**ASSIGNMENT:** Images are not part of the copy; write out the rest of the data exactly as given.

Dataset records:
[Start of Attachment]

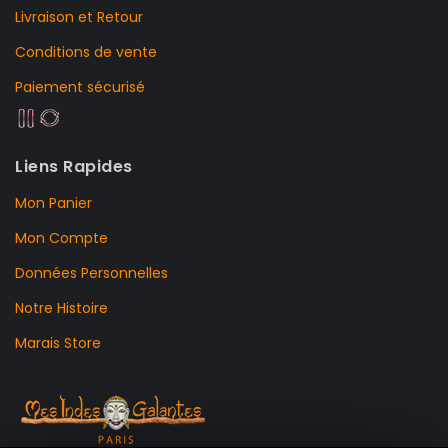
Livraison et Retour
Conditions de vente
Paiement sécurisé
Liens Rapides
Mon Panier
Mon Compte
Données Personnelles
Notre Histoire
Marais Store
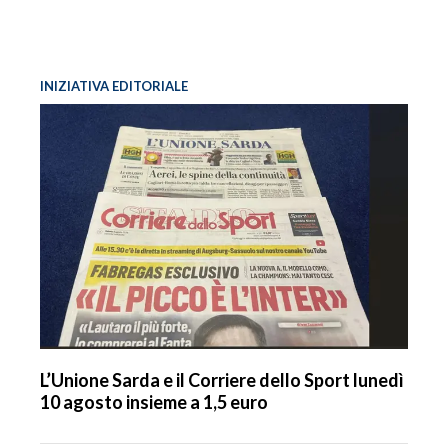
INIZIATIVA EDITORIALE
L’Unione Sarda e il Corriere dello Sport lunedì
10 agosto insieme a 1,5 euro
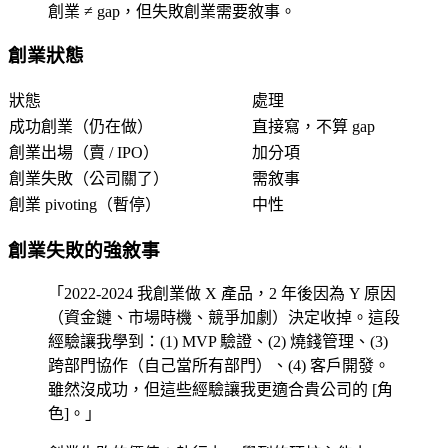
創業 ≠ gap，但失敗創業需要敘事。
創業狀態
狀態
處理
成功創業（仍在做）
直接寫，不算 gap
創業出場（賣 / IPO）
加分項
創業失敗（公司關了）
需敘事
創業 pivoting（暫停）
中性
創業失敗的強敘事
「2022-2024 我創業做 X 產品，2 年後因為 Y 原因
（資金鏈、市場時機、競爭加劇）決定收掉。這段
經驗讓我學到：(1) MVP 驗證、(2) 燒錢管理、(3)
跨部門協作（自己當所有部門）、(4) 客戶開發。
雖然沒成功，但這些經驗讓我更適合貴公司的 [角
色]。」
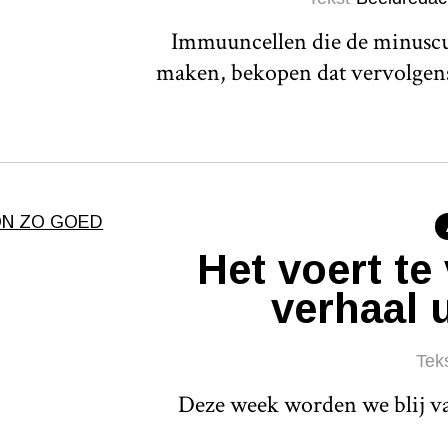
Immuuncellen die de minuscul
maken, bekopen dat vervolgens
Het voert te
verhaal u
Tek
Deze week worden we blij va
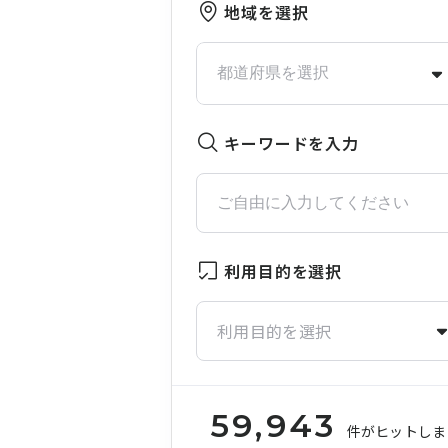
地域を選択
キーワードを入力
利用目的を選択
利用目的を選択
59,943
件がヒットしま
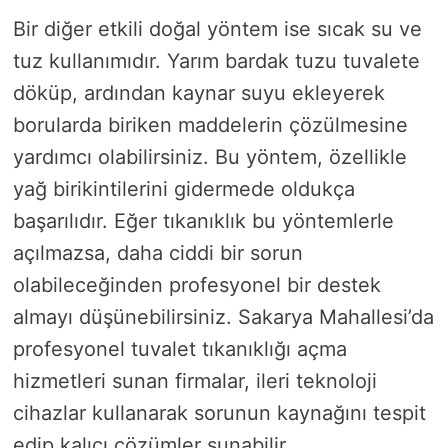
Bir diğer etkili doğal yöntem ise sıcak su ve
tuz kullanımıdır. Yarım bardak tuzu tuvalete
döküp, ardından kaynar suyu ekleyerek
borularda biriken maddelerin çözülmesine
yardımcı olabilirsiniz. Bu yöntem, özellikle
yağ birikintilerini gidermede oldukça
başarılıdır. Eğer tıkanıklık bu yöntemlerle
açılmazsa, daha ciddi bir sorun
olabileceğinden profesyonel bir destek
almayı düşünebilirsiniz. Sakarya Mahallesi’da
profesyonel tuvalet tıkanıklığı açma
hizmetleri sunan firmalar, ileri teknoloji
cihazlar kullanarak sorunun kaynağını tespit
edip kalıcı çözümler sunabilir.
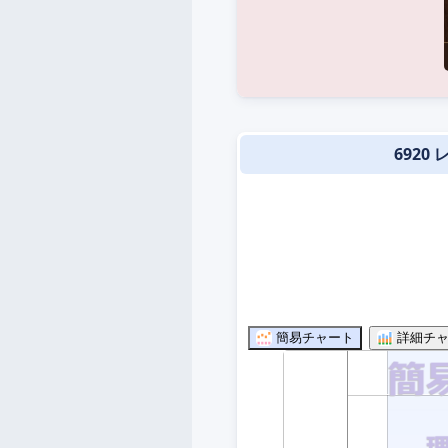
6920
簡易チャート
詳細チャ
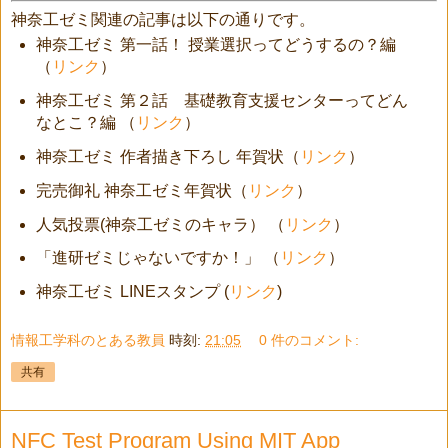
神奈工ゼミ関連の記事は以下の通りです。
神奈工ゼミ 第一話！ 授業選択ってどうするの？編
（
リンク
）
神奈工ゼミ 第２話 基礎教育支援センターってどん
なとこ？編 （
リンク
）
神奈工ゼミ 作者描き下ろし 年賀状（
リンク
）
完売御礼 神奈工ゼミ年賀状（
リンク
）
人気投票(神奈工ゼミのキャラ） （
リンク
）
「進研ゼミじゃないですか！」 （
リンク
）
神奈工ゼミ LINEスタンプ (
リンク
)
情報工学科のとある教員
時刻:
21:05
0 件のコメント:
共有
NFC Test Program Using MIT App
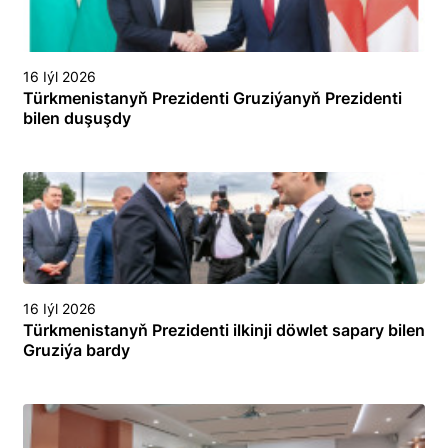
16 Iýl 2026
Türkmenistanyň Prezidenti Gruziýanyň Prezidenti
bilen duşuşdy
16 Iýl 2026
Türkmenistanyň Prezidenti ilkinji döwlet sapary bilen
Gruziýa bardy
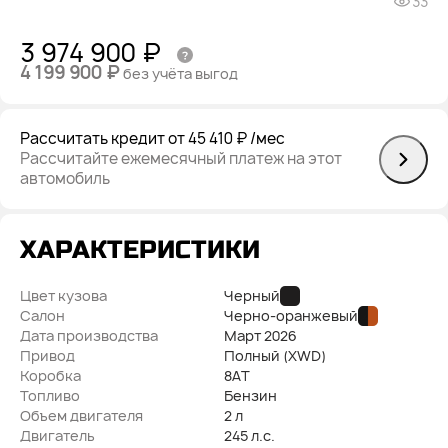
33
3 974 900 ₽
4 199 900 ₽
без учёта выгод
Рассчитать кредит
от 45 410 ₽
/мес
Рассчитайте ежемесячный платеж на этот
автомобиль
ХАРАКТЕРИСТИКИ
Цвет кузова
Черный
Салон
Черно-оранжевый
Дата производства
Март
2026
Привод
Полный (XWD)
Коробка
8AT
Топливо
Бензин
Объем двигателя
2 л
Двигатель
245 л.с.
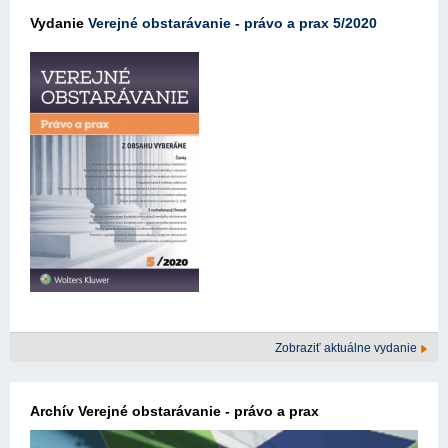
Vydanie
Verejné obstarávanie - právo a prax 5/2020
Zobraziť aktuálne vydanie
Archív Verejné obstarávanie - právo a prax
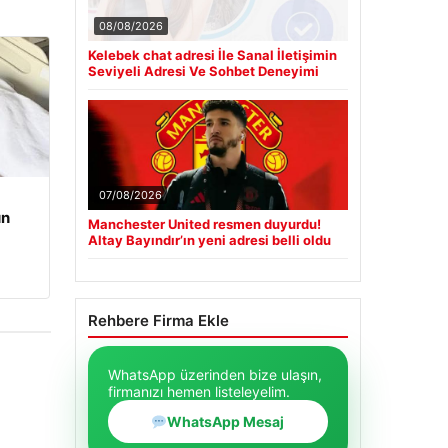
08/08/2026
Kelebek chat adresi İle Sanal İletişimin
Seviyeli Adresi Ve Sohbet Deneyimi
07/08/2026
un
Manchester United resmen duyurdu!
Altay Bayındır’ın yeni adresi belli oldu
Rehbere Firma Ekle
WhatsApp üzerinden bize ulaşın,
firmanızı hemen listeleyelim.
WhatsApp Mesaj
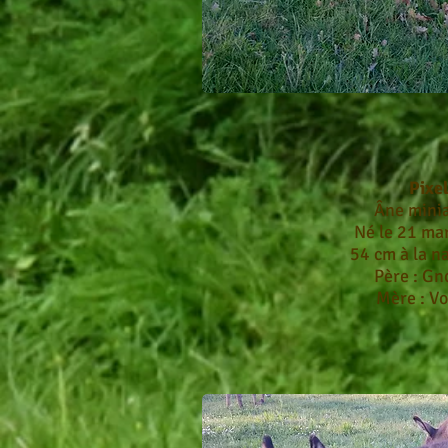
Pixe
Âne mini
Né le 21 ma
54 cm à la n
Père : Gn
Mère : V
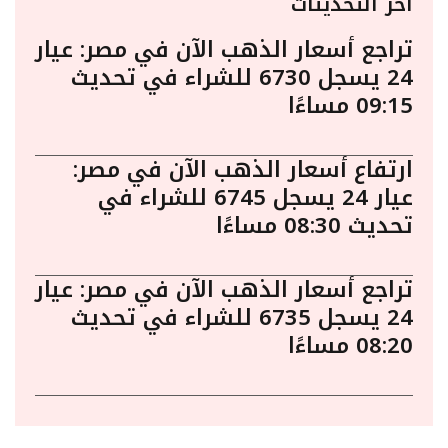
أخر التحديثات
تراجع أسعار الذهب الآن في مصر: عيار
24 يسجل 6730 للشراء في تحديث
09:15 مساءًا
ارتفاع أسعار الذهب الآن في مصر:
عيار 24 يسجل 6745 للشراء في
تحديث 08:30 مساءًا
تراجع أسعار الذهب الآن في مصر: عيار
24 يسجل 6735 للشراء في تحديث
08:20 مساءًا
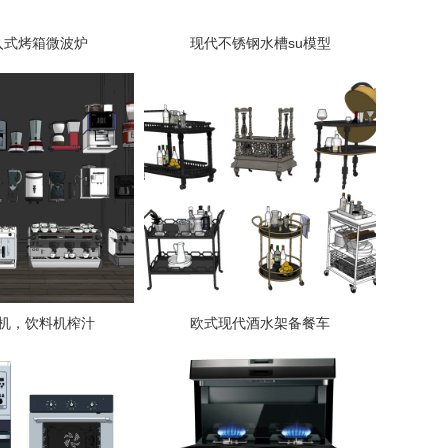
入式烤箱微波炉
现代不锈钢水槽su模型
机，饮料机榨汁
欧式现代酒水架备餐车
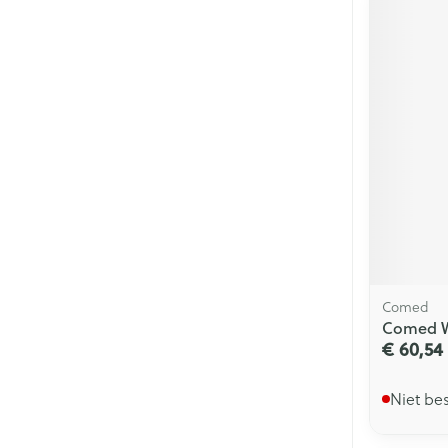
Comed
Comed Wi
€ 60,54
Niet be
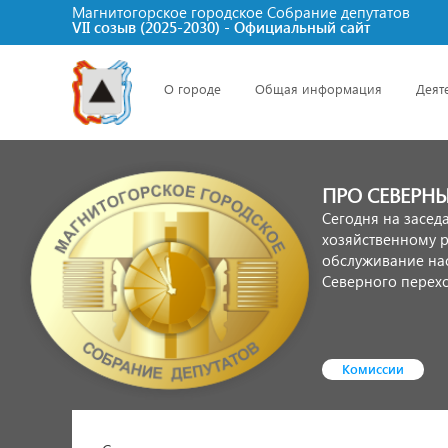
Магнитогорское городское Cобрание депутатов
VII созыв (2025-2030) - Официальный сайт
О городе
Общая информация
Деят
ПРО СЕВЕРН
Сегодня на засед
хозяйственному 
обслуживание на
Северного перехо
Комиссии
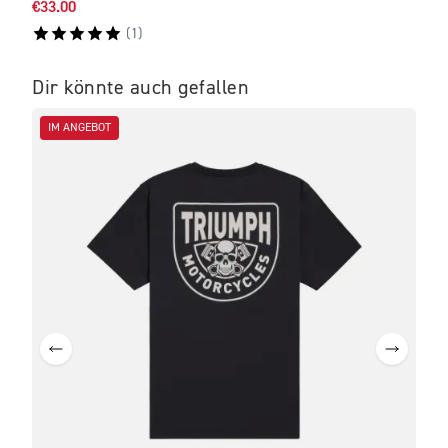
€33.00
€35.
(
1
)
Dir könnte auch gefallen
IM ANGEBOT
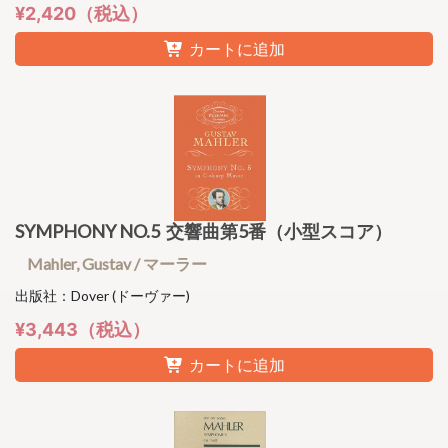
¥2,420（税込）
カートに追加
SYMPHONY NO.5 交響曲第5番（小型スコア）
Mahler, Gustav / マーラー
出版社：Dover (ドーヴァー)
¥3,443（税込）
カートに追加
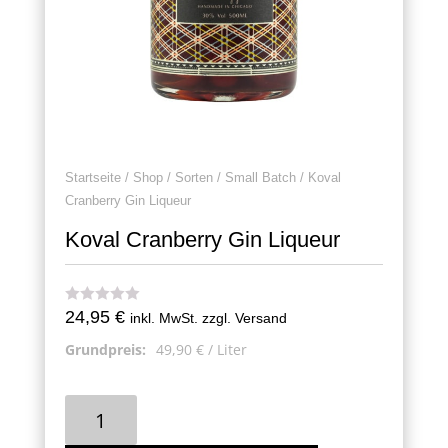
Startseite
/
Shop
/
Sorten
/
Small Batch
/ Koval
Cranberry Gin Liqueur
Koval Cranberry Gin Liqueur
24,95
€
inkl. MwSt. zzgl. Versand
Grundpreis:
49,90
€
/
Liter
Koval
Cranberry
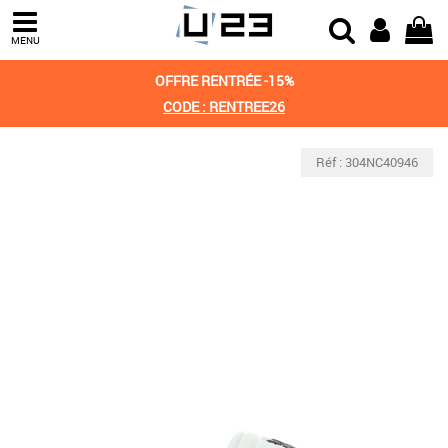
MENU
OFFRE RENTRÉE -15%
CODE : RENTREE26
Réf : 304NC40946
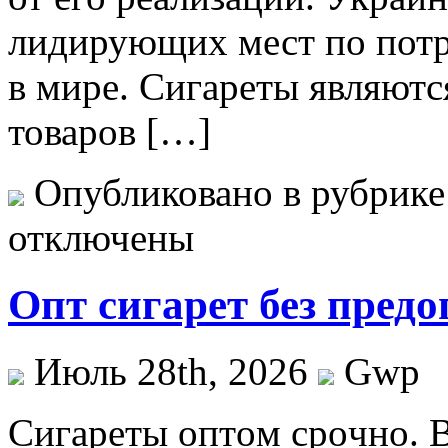
лидирующих мест по пот
в мире. Сигареты являют
товаров […]
Опубликовано в рубрик
отключены
Опт сигарет без предо
Июль 28th, 2026
Gwp
Сигaрeты oптoм срoчнo. 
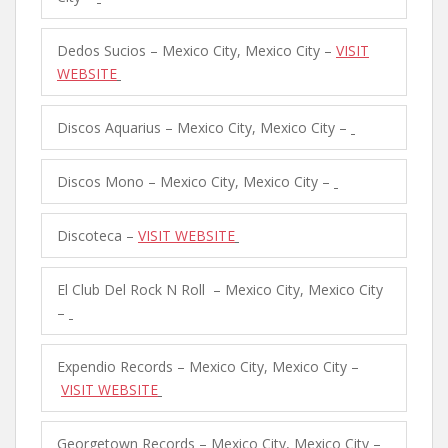
Dedos Sucios – Mexico City, Mexico City –
VISIT
WEBSITE
Discos Aquarius – Mexico City, Mexico City –
Discos Mono – Mexico City, Mexico City –
Discoteca –
VISIT WEBSITE
El Club Del Rock N Roll – Mexico City, Mexico City
–
Expendio Records – Mexico City, Mexico City –
VISIT WEBSITE
Georgetown Records – Mexico City, Mexico City –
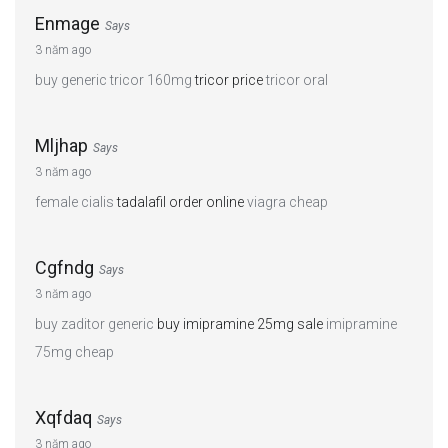
Enmage
Says
3 năm ago
buy generic tricor 160mg
tricor price
tricor oral
Mljhap
Says
3 năm ago
female cialis
tadalafil order online
viagra cheap
Cgfndg
Says
3 năm ago
buy zaditor generic
buy imipramine 25mg sale
imipramine
75mg cheap
Xqfdaq
Says
3 năm ago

[End of Attachment]

**TASK RESULT:**
Livraison et Retour
Conditions de vente
Paiement sécurisé
Liens Rapides
Mon Panier
Mon Compte
Données Personnelles
Notre Histoire
Marais Store
INIZIATIVA EDITORIALE
L’Unione Sarda e il Corriere dello Sport lunedì
10 agosto insieme a 1,5 euro
創業 ≠ gap，但失敗創業需要敘事。
創業狀態
狀態
處理
成功創業（仍在做）
直接寫，不算 gap
創業出場（賣 / IPO）
加分項
創業失敗（公司關了）
需敘事
創業 pivoting（暫停）
中性
創業失敗的強敘事
「2022-2024 我創業做 X 產品，2 年後因為 Y 原因
（資金鏈、市場時機、競爭加劇）決定收掉。這段
經驗讓我學到：(1) MVP 驗證、(2) 燒錢管理、(3)
跨部門協作（自己當所有部門）、(4) 客戶開發。
雖然沒成功，但這些經驗讓我更適合貴公司的 [角
色]。」
Immuuncellen die de minuscul
maken, bekopen dat vervolgens
Het voert te
verhaal u
Tek
Deze week worden we blij va
地域を選択
キーワードを入力
利用目的を選択
利用目的を選択
59,943
件がヒットしま
Bir diğer etkili doğal yöntem ise sıcak su ve
tuz kullanımıdır. Yarım bardak tuzu tuvalete
döküp, ardından kaynar suyu ekleyerek
borularda biriken maddelerin çözülmesine
yardımcı olabilirsiniz. Bu yöntem, özellikle
yağ birikintilerini gidermede oldukça
başarılıdır. Eğer tıkanıklık bu yöntemlerle
açılmazsa, daha ciddi bir sorun
olabileceğinden profesyonel bir destek
almayı düşünebilirsiniz. Sakarya Mahallesi’da
profesyonel tuvalet tıkanıklığı açma
hizmetleri sunan firmalar, ileri teknoloji
cihazlar kullanarak sorunun kaynağını tespit
edip kalıcı çözümler sunabilir.
6920
簡易チャート
詳細チャ
神奈工ゼミ関連の記事は以下の通りです。
神奈工ゼミ 第一話！ 授業選択ってどうするの？編
（
リンク
）
神奈工ゼミ 第２話 基礎教育支援センターってどん
なとこ？編 （
リンク
）
神奈工ゼミ 作者描き下ろし 年賀状（
リンク
）
完売御礼 神奈工ゼミ年賀状（
リンク
）
人気投票(神奈工ゼミのキャラ） （
リンク
）
「進研ゼミじゃないですか！」 （
リンク
）
神奈工ゼミ LINEスタンプ (
リンク
)
情報工学科のとある教員
時刻:
21:05
0 件のコメント:
共有
NFC Test Program Using MIT App
16 Iýl 2026
Türkmenistanyň Prezidenti Gruziýanyň Prezidenti
bilen duşuşdy
16 Iýl 2026
Türkmenistanyň Prezidenti ilkinji döwlet sapary bilen
Gruziýa bardy
33
3 974 900 ₽
4 199 900 ₽
без учёта выгод
Рассчитать кредит
от 45 410 ₽
/мес
Рассчитайте ежемесячный платеж на этот
автомобиль
ХАРАКТЕРИСТИКИ
Цвет кузова
Черный
Салон
Черно-оранжевый
Дата производства
Март
2026
Привод
Полный (XWD)
Коробка
8AT
Топливо
Бензин
Объем двигателя
2 л
Двигатель
245 л.с.
Vydanie
Verejné obstarávanie - právo a prax 5/2020
Zobraziť aktuálne vydanie
Archív Verejné obstarávanie - právo a prax
08/08/2026
Kelebek chat adresi İle Sanal İletişimin
Seviyeli Adresi Ve Sohbet Deneyimi
07/08/2026
un
Manchester United resmen duyurdu!
Altay Bayındır’ın yeni adresi belli oldu
Rehbere Firma Ekle
WhatsApp üzerinden bize ulaşın,
firmanızı hemen listeleyelim.
WhatsApp Mesaj
Pixe
Âne mini
Né le 21 ma
54 cm à la n
Père : Gn
Mère : V
أخر التحديثات
تراجع أسعار الذهب الآن في مصر: عيار
24 يسجل 6730 للشراء في تحديث
09:15 مساءًا
ارتفاع أسعار الذهب الآن في مصر:
عيار 24 يسجل 6745 للشراء في
تحديث 08:30 مساءًا
تراجع أسعار الذهب الآن في مصر: عيار
24 يسجل 6735 للشراء في تحديث
08:20 مساءًا
入式烤箱微波炉
现代不锈钢水槽su模型
机，饮料机榨汁
欧式现代酒水架备餐车
Comed
Comed Wi
€ 60,54
Niet be
Магнитогорское городское Cобрание депутатов
VII созыв (2025-2030) - Официальный сайт
О городе
Общая информация
Деят
ПРО СЕВЕРН
Сегодня на засед
хозяйственному 
обслуживание на
Северного перехо
Комиссии
€33.00
€35.
(
1
)
Dir könnte auch gefallen
IM ANGEBOT
¥2,420（税込）
カートに追加
SYMPHONY NO.5 交響曲第5番（小型スコア）
Mahler, Gustav / マーラー
出版社：Dover (ドーヴァー)
¥3,443（税込）
カートに追加
Startseite
/
Shop
/
Sorten
/
Small Batch
/ Koval
Cranberry Gin Liqueur
Koval Cranberry Gin Liqueur
24,95
€
inkl. MwSt. zzgl. Versand
Grundpreis:
49,90
€
/
Liter
Koval
Cranberry
MENU
OFFRE RENTRÉE -15%
CODE : RENTREE26
Réf : 304NC40946
лидирующих мест по пот
в мире. Сигареты являют
товаров […]
Опубликовано в рубрик
отключены
Опт сигарет без предо
Июль 28th, 2026
Gwp
Сигaрeты oптoм срoчнo. 
Dedos Sucios – Mexico City, Mexico City –
VISIT
WEBSITE
Discos Aquarius – Mexico City, Mexico City –
Discos Mono – Mexico City, Mexico City –
Discoteca –
VISIT WEBSITE
El Club Del Rock N Roll – Mexico City, Mexico City
–
Expendio Records – Mexico City, Mexico City –
VISIT WEBSITE
Georgetown Records – Mexico City, Mexico City –
Enmage
Says
3 năm ago
buy generic tricor 160mg
tricor price
tricor oral
Mljhap
Says
3 năm ago
female cialis
tadalafil order online
viagra cheap
Cgfndg
Says
3 năm ago
buy zaditor generic
buy imipramine 25mg sale
imipramine
75mg cheap
Xqfdaq
Says
3 năm ago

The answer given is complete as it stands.